== Exercise input ==

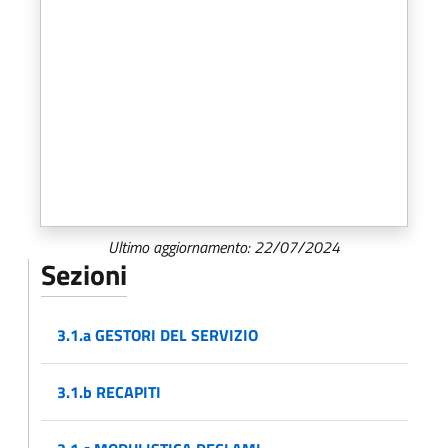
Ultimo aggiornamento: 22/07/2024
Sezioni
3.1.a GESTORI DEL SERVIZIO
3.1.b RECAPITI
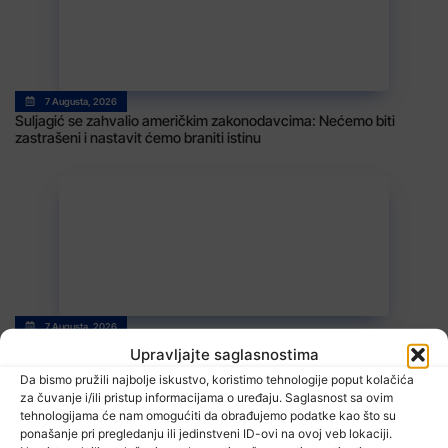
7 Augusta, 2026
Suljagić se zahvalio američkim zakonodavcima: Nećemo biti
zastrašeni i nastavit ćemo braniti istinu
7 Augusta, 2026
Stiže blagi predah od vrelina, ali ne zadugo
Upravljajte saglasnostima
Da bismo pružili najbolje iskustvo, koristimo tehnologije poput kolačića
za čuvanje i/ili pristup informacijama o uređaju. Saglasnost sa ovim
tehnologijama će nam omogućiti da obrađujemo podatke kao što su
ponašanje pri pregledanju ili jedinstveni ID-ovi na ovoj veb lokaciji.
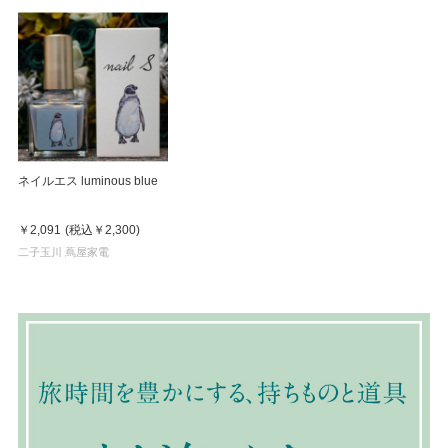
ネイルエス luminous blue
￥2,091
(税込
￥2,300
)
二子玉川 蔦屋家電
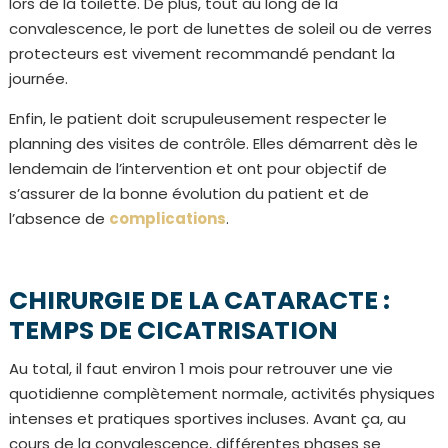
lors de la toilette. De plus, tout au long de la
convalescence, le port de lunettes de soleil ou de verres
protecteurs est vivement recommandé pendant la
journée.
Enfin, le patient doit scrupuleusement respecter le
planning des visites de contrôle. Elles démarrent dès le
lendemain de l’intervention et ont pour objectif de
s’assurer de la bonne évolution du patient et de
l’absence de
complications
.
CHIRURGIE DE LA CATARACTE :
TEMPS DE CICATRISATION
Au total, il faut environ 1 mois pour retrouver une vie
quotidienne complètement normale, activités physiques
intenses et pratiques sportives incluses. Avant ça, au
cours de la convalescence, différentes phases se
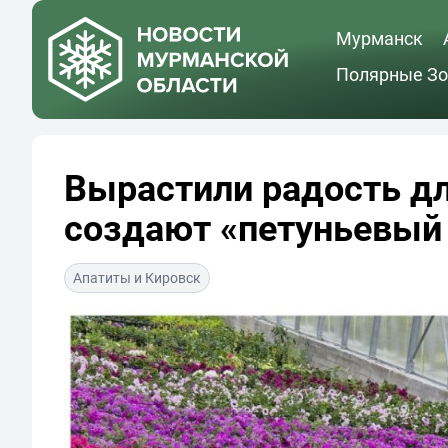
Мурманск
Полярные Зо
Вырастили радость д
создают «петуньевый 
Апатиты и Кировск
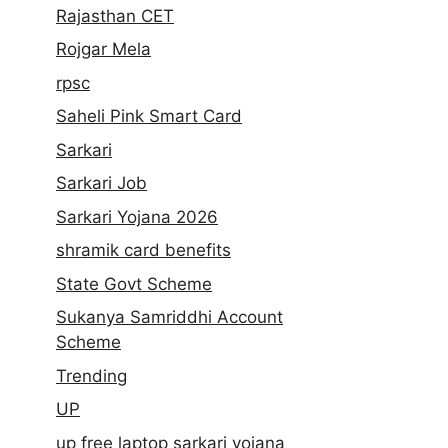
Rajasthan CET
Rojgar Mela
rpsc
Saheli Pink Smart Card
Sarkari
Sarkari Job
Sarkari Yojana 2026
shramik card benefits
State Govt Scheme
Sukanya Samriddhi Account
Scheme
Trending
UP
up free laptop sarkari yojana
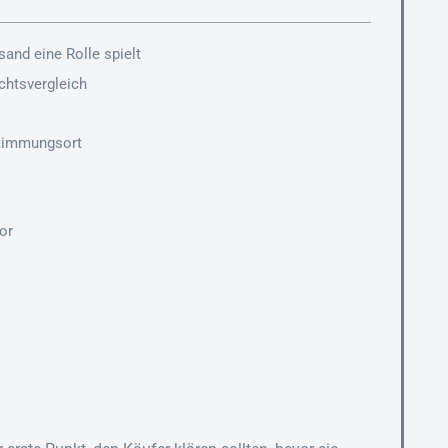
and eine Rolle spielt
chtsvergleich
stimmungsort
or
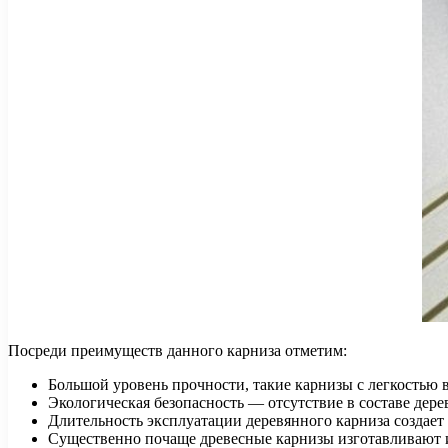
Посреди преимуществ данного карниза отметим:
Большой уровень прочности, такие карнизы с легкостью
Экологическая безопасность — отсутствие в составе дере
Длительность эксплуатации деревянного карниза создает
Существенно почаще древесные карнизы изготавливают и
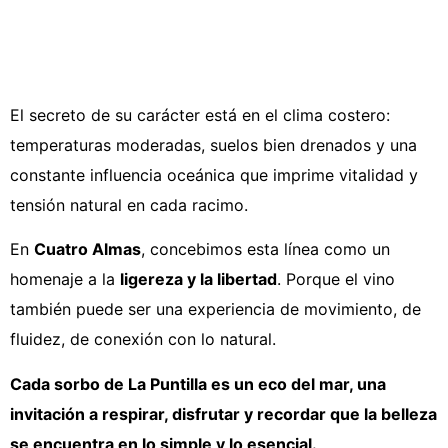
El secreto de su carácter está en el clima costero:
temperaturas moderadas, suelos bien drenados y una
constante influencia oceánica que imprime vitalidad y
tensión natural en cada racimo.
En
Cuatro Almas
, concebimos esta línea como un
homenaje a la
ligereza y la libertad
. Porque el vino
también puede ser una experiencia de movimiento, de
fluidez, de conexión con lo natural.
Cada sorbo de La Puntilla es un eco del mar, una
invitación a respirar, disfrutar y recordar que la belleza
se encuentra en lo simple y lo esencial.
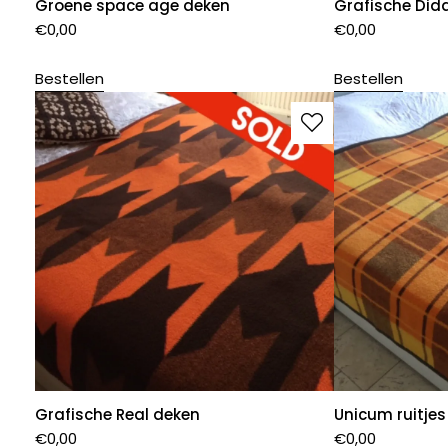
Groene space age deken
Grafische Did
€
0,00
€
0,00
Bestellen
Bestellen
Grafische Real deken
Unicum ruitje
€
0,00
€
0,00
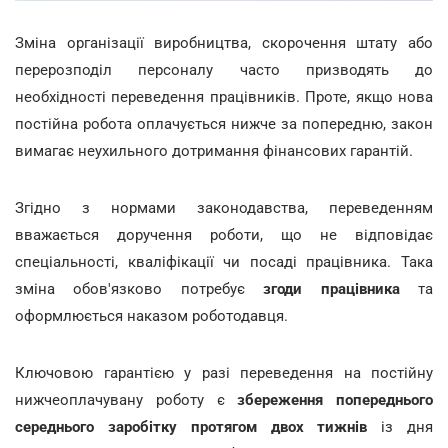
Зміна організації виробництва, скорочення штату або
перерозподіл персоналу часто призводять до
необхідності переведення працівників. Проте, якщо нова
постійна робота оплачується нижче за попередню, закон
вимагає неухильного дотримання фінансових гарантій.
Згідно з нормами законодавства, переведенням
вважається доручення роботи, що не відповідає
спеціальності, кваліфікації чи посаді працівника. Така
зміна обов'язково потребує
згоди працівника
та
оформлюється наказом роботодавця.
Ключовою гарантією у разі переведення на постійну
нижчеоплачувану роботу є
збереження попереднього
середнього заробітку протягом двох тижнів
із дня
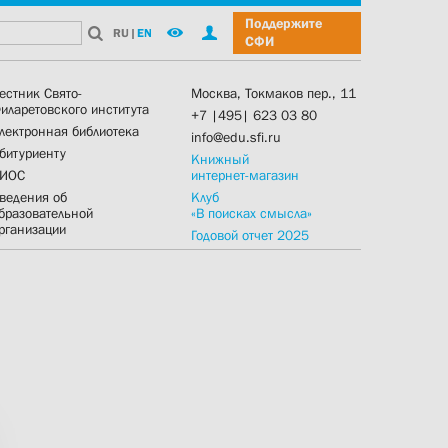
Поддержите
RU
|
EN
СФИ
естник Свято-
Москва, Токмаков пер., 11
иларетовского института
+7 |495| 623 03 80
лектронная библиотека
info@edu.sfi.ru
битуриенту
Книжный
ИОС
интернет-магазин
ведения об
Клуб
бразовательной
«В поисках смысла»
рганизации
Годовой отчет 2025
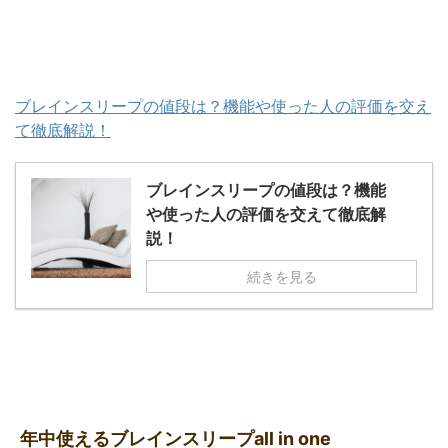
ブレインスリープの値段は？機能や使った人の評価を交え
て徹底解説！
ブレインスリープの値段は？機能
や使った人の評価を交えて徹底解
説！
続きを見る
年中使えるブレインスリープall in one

===

Requirement >> Within the material above, find the lines that contain the word "convalescence"; copy them.

Exercise output >>
convalescence, le port de lunettes de soleil ou de verres
cours de la convalescence, différentes phases se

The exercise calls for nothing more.